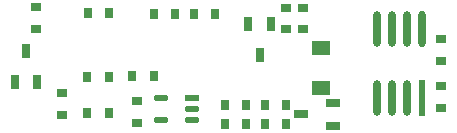
<source format=gbp>
%FSTAX24Y24*%
%MOIN*%
G70*
G01*
G75*
G04 Layer_Color=128*
%ADD10R,0.0374X0.0315*%
%ADD11R,0.0807X0.0886*%
%ADD12R,0.0492X0.0630*%
%ADD13R,0.0315X0.0374*%
%ADD14R,0.0472X0.0256*%
%ADD15R,0.0256X0.0472*%
%ADD16R,0.0630X0.0630*%
%ADD17O,0.0472X0.0217*%
%ADD18R,0.0472X0.0217*%
%ADD19C,0.0100*%
%ADD20C,0.0591*%
%ADD21R,0.0591X0.0591*%
%ADD22C,0.0472*%
%ADD23C,0.0551*%
%ADD24C,0.1575*%
%ADD25C,0.0709*%
%ADD26C,0.0320*%
%ADD27R,0.0630X0.0492*%
%ADD28O,0.0236X0.1204*%
%ADD29O,0.0236X0.1200*%
%ADD30R,0.0236X0.1200*%
%ADD31C,0.0197*%
%ADD32C,0.0079*%
%ADD33C,0.0080*%
%ADD34C,0.0039*%
%ADD35C,0.0004*%
%ADD36R,0.0454X0.0395*%
%ADD37R,0.0887X0.0966*%
%ADD38R,0.0572X0.0710*%
%ADD39R,0.0395X0.0454*%
%ADD40R,0.0552X0.0336*%
%ADD41R,0.0336X0.0552*%
%ADD42R,0.0710X0.0710*%
%ADD43O,0.0512X0.0256*%
%ADD44R,0.0512X0.0256*%
%ADD45C,0.0671*%
%ADD46R,0.0671X0.0671*%
%ADD47C,0.0552*%
%ADD48C,0.0631*%
%ADD49C,0.1655*%
%ADD50C,0.0789*%
%ADD51C,0.0400*%
%ADD52R,0.0710X0.0572*%
%ADD53O,0.0316X0.1284*%
%ADD54O,0.0316X0.1280*%
%ADD55R,0.0316X0.1280*%
D10*
X234455Y142246D02*
D03*
Y142954D02*
D03*
X241936Y1458D02*
D03*
Y145092D02*
D03*
X24249Y145804D02*
D03*
Y145096D02*
D03*
X236944Y142688D02*
D03*
Y141979D02*
D03*
X233575Y145824D02*
D03*
Y145116D02*
D03*
X247081Y144753D02*
D03*
Y144044D02*
D03*
X247081Y143188D02*
D03*
Y14248D02*
D03*
D13*
X23531Y145619D02*
D03*
X236019D02*
D03*
X236009Y1435D02*
D03*
X235301D02*
D03*
X235301Y1423D02*
D03*
X236009D02*
D03*
X239892Y142566D02*
D03*
X2406D02*
D03*
X241225Y142558D02*
D03*
X241934D02*
D03*
X239882Y141926D02*
D03*
X24059D02*
D03*
X241212D02*
D03*
X24192D02*
D03*
X237515Y143523D02*
D03*
X236806D02*
D03*
X239552Y1456D02*
D03*
X238843D02*
D03*
X237524D02*
D03*
X238233D02*
D03*
D14*
X243478Y141876D02*
D03*
Y142624D02*
D03*
X242433Y14225D02*
D03*
D15*
X232881Y143334D02*
D03*
X233629D02*
D03*
X233255Y144379D02*
D03*
X24142Y145268D02*
D03*
X240672D02*
D03*
X241046Y144223D02*
D03*
D17*
X238778Y142062D02*
D03*
Y142436D02*
D03*
X237744Y142062D02*
D03*
Y14281D02*
D03*
D18*
X238778Y14281D02*
D03*
D27*
X243105Y144479D02*
D03*
Y143121D02*
D03*
D28*
X246454Y145106D02*
D03*
D29*
X244954D02*
D03*
X245954Y142806D02*
D03*
X245454D02*
D03*
X244954D02*
D03*
X245954Y145106D02*
D03*
X245454D02*
D03*
D30*
X246454Y142806D02*
D03*
M02*

</source>
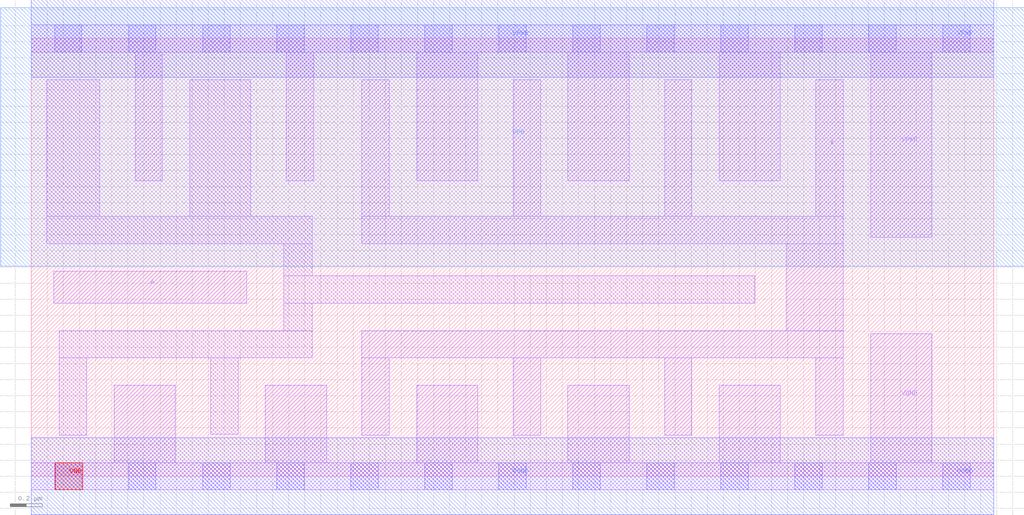
<source format=lef>
# Copyright 2020 The SkyWater PDK Authors
#
# Licensed under the Apache License, Version 2.0 (the "License");
# you may not use this file except in compliance with the License.
# You may obtain a copy of the License at
#
#     https://www.apache.org/licenses/LICENSE-2.0
#
# Unless required by applicable law or agreed to in writing, software
# distributed under the License is distributed on an "AS IS" BASIS,
# WITHOUT WARRANTIES OR CONDITIONS OF ANY KIND, either express or implied.
# See the License for the specific language governing permissions and
# limitations under the License.
#
# SPDX-License-Identifier: Apache-2.0

VERSION 5.7 ;
  NOWIREEXTENSIONATPIN ON ;
  DIVIDERCHAR "/" ;
  BUSBITCHARS "[]" ;
PROPERTYDEFINITIONS
  MACRO maskLayoutSubType STRING ;
  MACRO prCellType STRING ;
  MACRO originalViewName STRING ;
END PROPERTYDEFINITIONS
MACRO sky130_fd_sc_hdll__buf_8
  CLASS CORE ;
  FOREIGN sky130_fd_sc_hdll__buf_8 ;
  ORIGIN  0.000000  0.000000 ;
  SIZE  5.980000 BY  2.720000 ;
  SYMMETRY X Y R90 ;
  SITE unithd ;
  PIN A
    ANTENNAGATEAREA  0.832500 ;
    DIRECTION INPUT ;
    USE SIGNAL ;
    PORT
      LAYER li1 ;
        RECT 0.140000 1.075000 1.340000 1.275000 ;
    END
  END A
  PIN X
    ANTENNADIFFAREA  2.024500 ;
    DIRECTION OUTPUT ;
    USE SIGNAL ;
    PORT
      LAYER li1 ;
        RECT 2.055000 0.255000 2.225000 0.735000 ;
        RECT 2.055000 0.735000 5.045000 0.905000 ;
        RECT 2.055000 1.445000 5.045000 1.615000 ;
        RECT 2.055000 1.615000 2.225000 2.465000 ;
        RECT 2.995000 0.255000 3.165000 0.735000 ;
        RECT 2.995000 1.615000 3.165000 2.465000 ;
        RECT 3.935000 0.255000 4.105000 0.735000 ;
        RECT 3.935000 1.615000 4.105000 2.465000 ;
        RECT 4.690000 0.905000 5.045000 1.445000 ;
        RECT 4.875000 0.255000 5.045000 0.735000 ;
        RECT 4.875000 1.615000 5.045000 2.465000 ;
    END
  END X
  PIN VGND
    DIRECTION INOUT ;
    USE GROUND ;
    PORT
      LAYER li1 ;
        RECT 0.000000 -0.085000 5.980000 0.085000 ;
        RECT 0.515000  0.085000 0.895000 0.565000 ;
        RECT 1.455000  0.085000 1.835000 0.565000 ;
        RECT 2.395000  0.085000 2.775000 0.565000 ;
        RECT 3.335000  0.085000 3.715000 0.565000 ;
        RECT 4.275000  0.085000 4.655000 0.565000 ;
        RECT 5.215000  0.085000 5.595000 0.885000 ;
      LAYER mcon ;
        RECT 0.145000 -0.085000 0.315000 0.085000 ;
        RECT 0.605000 -0.085000 0.775000 0.085000 ;
        RECT 1.065000 -0.085000 1.235000 0.085000 ;
        RECT 1.525000 -0.085000 1.695000 0.085000 ;
        RECT 1.985000 -0.085000 2.155000 0.085000 ;
        RECT 2.445000 -0.085000 2.615000 0.085000 ;
        RECT 2.905000 -0.085000 3.075000 0.085000 ;
        RECT 3.365000 -0.085000 3.535000 0.085000 ;
        RECT 3.825000 -0.085000 3.995000 0.085000 ;
        RECT 4.285000 -0.085000 4.455000 0.085000 ;
        RECT 4.745000 -0.085000 4.915000 0.085000 ;
        RECT 5.205000 -0.085000 5.375000 0.085000 ;
        RECT 5.665000 -0.085000 5.835000 0.085000 ;
    END
    PORT
      LAYER met1 ;
        RECT 0.000000 -0.240000 5.980000 0.240000 ;
    END
  END VGND
  PIN VNB
    DIRECTION INOUT ;
    USE GROUND ;
    PORT
      LAYER pwell ;
        RECT 0.150000 -0.085000 0.320000 0.085000 ;
    END
  END VNB
  PIN VPB
    DIRECTION INOUT ;
    USE POWER ;
    PORT
      LAYER nwell ;
        RECT -0.190000 1.305000 6.170000 2.910000 ;
    END
  END VPB
  PIN VPWR
    DIRECTION INOUT ;
    USE POWER ;
    PORT
      LAYER li1 ;
        RECT 0.000000 2.635000 5.980000 2.805000 ;
        RECT 0.645000 1.835000 0.815000 2.635000 ;
        RECT 1.585000 1.835000 1.755000 2.635000 ;
        RECT 2.395000 1.835000 2.775000 2.635000 ;
        RECT 3.335000 1.835000 3.715000 2.635000 ;
        RECT 4.275000 1.835000 4.655000 2.635000 ;
        RECT 5.215000 1.485000 5.595000 2.635000 ;
      LAYER mcon ;
        RECT 0.145000 2.635000 0.315000 2.805000 ;
        RECT 0.605000 2.635000 0.775000 2.805000 ;
        RECT 1.065000 2.635000 1.235000 2.805000 ;
        RECT 1.525000 2.635000 1.695000 2.805000 ;
        RECT 1.985000 2.635000 2.155000 2.805000 ;
        RECT 2.445000 2.635000 2.615000 2.805000 ;
        RECT 2.905000 2.635000 3.075000 2.805000 ;
        RECT 3.365000 2.635000 3.535000 2.805000 ;
        RECT 3.825000 2.635000 3.995000 2.805000 ;
        RECT 4.285000 2.635000 4.455000 2.805000 ;
        RECT 4.745000 2.635000 4.915000 2.805000 ;
        RECT 5.205000 2.635000 5.375000 2.805000 ;
        RECT 5.665000 2.635000 5.835000 2.805000 ;
    END
    PORT
      LAYER met1 ;
        RECT 0.000000 2.480000 5.980000 2.960000 ;
    END
  END VPWR
  OBS
    LAYER li1 ;
      RECT 0.095000 1.445000 1.745000 1.615000 ;
      RECT 0.095000 1.615000 0.425000 2.465000 ;
      RECT 0.175000 0.255000 0.345000 0.735000 ;
      RECT 0.175000 0.735000 1.745000 0.905000 ;
      RECT 0.985000 1.615000 1.365000 2.465000 ;
      RECT 1.115000 0.260000 1.285000 0.735000 ;
      RECT 1.570000 0.905000 1.745000 1.075000 ;
      RECT 1.570000 1.075000 4.495000 1.245000 ;
      RECT 1.570000 1.245000 1.745000 1.445000 ;
  END
  PROPERTY maskLayoutSubType "abstract" ;
  PROPERTY prCellType "standard" ;
  PROPERTY originalViewName "layout" ;
END sky130_fd_sc_hdll__buf_8
END LIBRARY

</source>
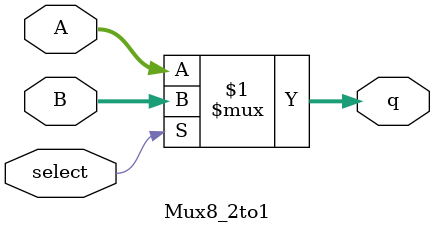
<source format=sv>
module Mux8_2to1(input[7:0] A, B, input select, output[7:0] q);
  
  assign q = select?B:A;
  
endmodule



</source>
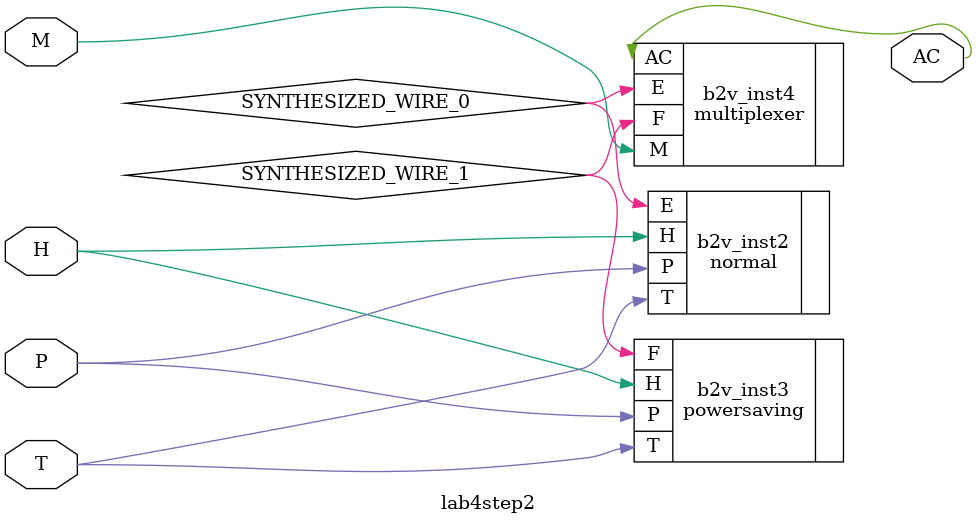
<source format=v>


module lab4step2(
	P,
	H,
	T,
	M,
	AC
);


input wire	P;
input wire	H;
input wire	T;
input wire	M;
output wire	AC;

wire	SYNTHESIZED_WIRE_0;
wire	SYNTHESIZED_WIRE_1;





normal	b2v_inst2(
	.P(P),
	.T(T),
	.H(H),
	.E(SYNTHESIZED_WIRE_0));


powersaving	b2v_inst3(
	.P(P),
	.T(T),
	.H(H),
	.F(SYNTHESIZED_WIRE_1));


multiplexer	b2v_inst4(
	.E(SYNTHESIZED_WIRE_0),
	.F(SYNTHESIZED_WIRE_1),
	.M(M),
	.AC(AC));


endmodule

</source>
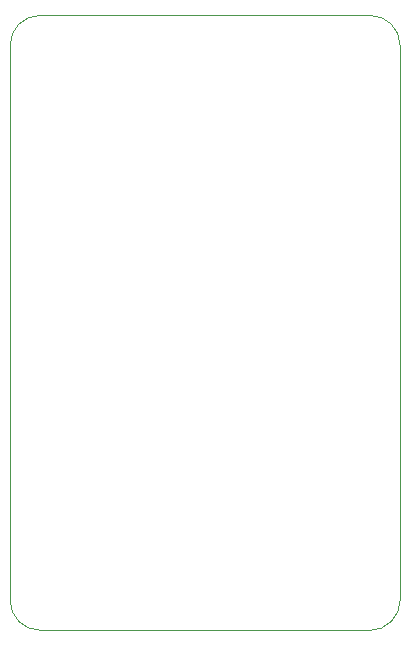
<source format=gbr>
G04 #@! TF.GenerationSoftware,KiCad,Pcbnew,(5.1.4)-1*
G04 #@! TF.CreationDate,2021-07-09T03:02:35+09:00*
G04 #@! TF.ProjectId,RemoteEmergencyKill,52656d6f-7465-4456-9d65-7267656e6379,rev?*
G04 #@! TF.SameCoordinates,Original*
G04 #@! TF.FileFunction,Profile,NP*
%FSLAX46Y46*%
G04 Gerber Fmt 4.6, Leading zero omitted, Abs format (unit mm)*
G04 Created by KiCad (PCBNEW (5.1.4)-1) date 2021-07-09 03:02:35*
%MOMM*%
%LPD*%
G04 APERTURE LIST*
%ADD10C,0.050000*%
G04 APERTURE END LIST*
D10*
X114300000Y-71120000D02*
G75*
G02X116840000Y-68580000I2540000J0D01*
G01*
X144780000Y-68580000D02*
G75*
G02X147320000Y-71120000I0J-2540000D01*
G01*
X147320000Y-118110000D02*
G75*
G02X144780000Y-120650000I-2540000J0D01*
G01*
X116840000Y-120650000D02*
G75*
G02X114300000Y-118110000I0J2540000D01*
G01*
X144780000Y-120650000D02*
X116840000Y-120650000D01*
X147320000Y-71120000D02*
X147320000Y-118110000D01*
X116840000Y-68580000D02*
X144780000Y-68580000D01*
X114300000Y-118110000D02*
X114300000Y-71120000D01*
M02*

</source>
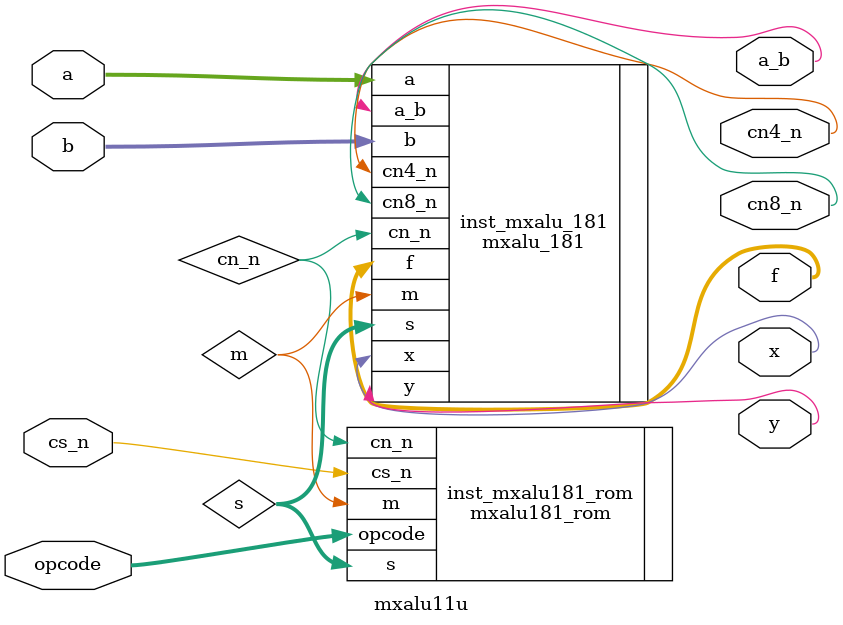
<source format=v>
module mxalu11u (
	output [7:0] f,
	output       x,
	output       y,
	output       a_b,
	output       cn4_n,
	output       cn8_n,
	 input [3:0] opcode,
	 input [7:0] a,
	 input [7:0] b,
	 input       cs_n
);
	
	wire m, cn_n;
	wire [3:0] s;
	
	mxalu181_rom inst_mxalu181_rom(
		.s(s),
		.m(m),
		.cn_n(cn_n),
		.opcode(opcode), 
		.cs_n(cs_n)
	);

	mxalu_181 inst_mxalu_181(
		.f     (f),
		.x     (x),
		.y     (y),
		.a_b   (a_b),
		.cn4_n (cn4_n),
		.cn8_n (cn8_n),
		.a     (a),
		.b     (b),
		.s     (s),
		.m     (m),
		.cn_n  (cn_n)
	);


endmodule
</source>
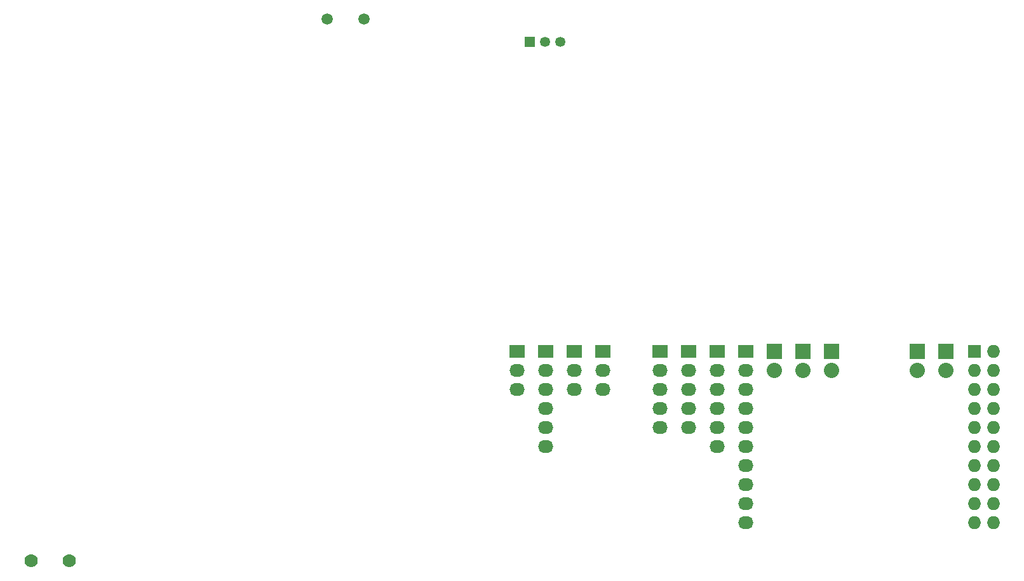
<source format=gbr>
G04 #@! TF.FileFunction,Copper,L2,Bot,Signal*
%FSLAX46Y46*%
G04 Gerber Fmt 4.6, Leading zero omitted, Abs format (unit mm)*
G04 Created by KiCad (PCBNEW 4.0.2+dfsg1-stable) date wto, 24 sty 2017, 13:26:45*
%MOMM*%
G01*
G04 APERTURE LIST*
%ADD10C,0.100000*%
%ADD11R,1.350000X1.350000*%
%ADD12C,1.350000*%
%ADD13C,1.500000*%
%ADD14R,2.032000X1.727200*%
%ADD15O,2.032000X1.727200*%
%ADD16R,2.032000X2.032000*%
%ADD17O,2.032000X2.032000*%
%ADD18R,1.727200X1.727200*%
%ADD19O,1.727200X1.727200*%
%ADD20C,1.778000*%
G04 APERTURE END LIST*
D10*
D11*
X130000000Y-73000000D03*
D12*
X132000000Y-73000000D03*
X134000000Y-73000000D03*
D13*
X103000000Y-70000000D03*
X107900000Y-70000000D03*
D14*
X132080000Y-114300000D03*
D15*
X132080000Y-116840000D03*
X132080000Y-119380000D03*
X132080000Y-121920000D03*
X132080000Y-124460000D03*
X132080000Y-127000000D03*
D14*
X158750000Y-114300000D03*
D15*
X158750000Y-116840000D03*
X158750000Y-119380000D03*
X158750000Y-121920000D03*
X158750000Y-124460000D03*
X158750000Y-127000000D03*
X158750000Y-129540000D03*
X158750000Y-132080000D03*
X158750000Y-134620000D03*
X158750000Y-137160000D03*
D16*
X166370000Y-114300000D03*
D17*
X166370000Y-116840000D03*
D14*
X154940000Y-114300000D03*
D15*
X154940000Y-116840000D03*
X154940000Y-119380000D03*
X154940000Y-121920000D03*
X154940000Y-124460000D03*
X154940000Y-127000000D03*
D14*
X151130000Y-114300000D03*
D15*
X151130000Y-116840000D03*
X151130000Y-119380000D03*
X151130000Y-121920000D03*
X151130000Y-124460000D03*
D14*
X147320000Y-114300000D03*
D15*
X147320000Y-116840000D03*
X147320000Y-119380000D03*
X147320000Y-121920000D03*
X147320000Y-124460000D03*
D14*
X135890000Y-114300000D03*
D15*
X135890000Y-116840000D03*
X135890000Y-119380000D03*
D14*
X139700000Y-114300000D03*
D15*
X139700000Y-116840000D03*
X139700000Y-119380000D03*
D16*
X170180000Y-114300000D03*
D17*
X170180000Y-116840000D03*
D14*
X128270000Y-114300000D03*
D15*
X128270000Y-116840000D03*
X128270000Y-119380000D03*
D16*
X162560000Y-114300000D03*
D17*
X162560000Y-116840000D03*
D16*
X185420000Y-114300000D03*
D17*
X185420000Y-116840000D03*
D18*
X189230000Y-114300000D03*
D19*
X191770000Y-114300000D03*
X189230000Y-116840000D03*
X191770000Y-116840000D03*
X189230000Y-119380000D03*
X191770000Y-119380000D03*
X189230000Y-121920000D03*
X191770000Y-121920000D03*
X189230000Y-124460000D03*
X191770000Y-124460000D03*
X189230000Y-127000000D03*
X191770000Y-127000000D03*
X189230000Y-129540000D03*
X191770000Y-129540000D03*
X189230000Y-132080000D03*
X191770000Y-132080000D03*
X189230000Y-134620000D03*
X191770000Y-134620000D03*
X189230000Y-137160000D03*
X191770000Y-137160000D03*
D16*
X181610000Y-114300000D03*
D17*
X181610000Y-116840000D03*
D20*
X63500000Y-142240000D03*
X68580000Y-142240000D03*
M02*

</source>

→ EXERCISE
All lines with the string "maskLayoutSubType" must be copied from the data.

→ ANSWER BOX
  MACRO maskLayoutSubType STRING ;
  PROPERTY maskLayoutSubType "abstract" ;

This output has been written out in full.